Energy efficiency building standards officially adopted by California yesterday will require new homes in the state to have solar PV systems starting in 2020.
"This is massive," commented Morten Lund, chair of the Stoel Rives Energy Storage Initiative and former chair of the Solar Energy Initiative, in an email. The decision, he said, "is a big 'I told you so' on how state and local action can overwhelm federal obstruction."
The California Energy Commission (CEC) approved a rulemaking on the 2019 Building Energy Efficiency Standards at a meeting yesterday. The standards require new homes to have solar PV systems that are sized appropriately to displace the annual kWhs of a mixed-fuel (natural gas and electricity) home. Exceptions to the requirement include, for example, shading due to external barriers and multi-story buildings with limited roof space. No requirements were included for battery storage paired with solar PV
, but storage was included in the standard as a compliance option.

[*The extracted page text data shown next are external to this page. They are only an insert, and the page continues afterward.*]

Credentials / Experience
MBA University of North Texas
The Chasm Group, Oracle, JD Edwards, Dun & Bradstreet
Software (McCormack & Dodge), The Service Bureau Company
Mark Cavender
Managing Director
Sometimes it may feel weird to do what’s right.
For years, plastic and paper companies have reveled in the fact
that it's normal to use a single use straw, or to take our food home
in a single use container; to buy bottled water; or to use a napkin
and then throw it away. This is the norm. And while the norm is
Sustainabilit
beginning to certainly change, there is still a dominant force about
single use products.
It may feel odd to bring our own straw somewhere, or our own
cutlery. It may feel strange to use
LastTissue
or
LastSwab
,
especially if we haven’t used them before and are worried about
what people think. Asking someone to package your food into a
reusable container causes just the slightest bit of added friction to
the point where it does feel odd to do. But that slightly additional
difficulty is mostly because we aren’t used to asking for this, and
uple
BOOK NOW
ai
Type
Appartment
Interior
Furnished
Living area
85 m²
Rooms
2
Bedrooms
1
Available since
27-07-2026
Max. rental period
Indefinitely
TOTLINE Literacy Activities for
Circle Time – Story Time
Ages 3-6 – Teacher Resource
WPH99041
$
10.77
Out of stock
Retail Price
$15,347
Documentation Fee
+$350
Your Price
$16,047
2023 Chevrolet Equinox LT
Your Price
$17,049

According to a CEC analysis of the standard, the solar PV requirement would result in the addition of approximately 200 MW of distributed solar PV per year in California. The U.S. Energy Information Administration estimates that California had over 5.7 GW of small-scale solar PV installed as of May 2017. The CEC said that about 1.2 GW of those small-scale systems were installed in the previous year, well above the estimated 200-MW annual installations associated with the standard.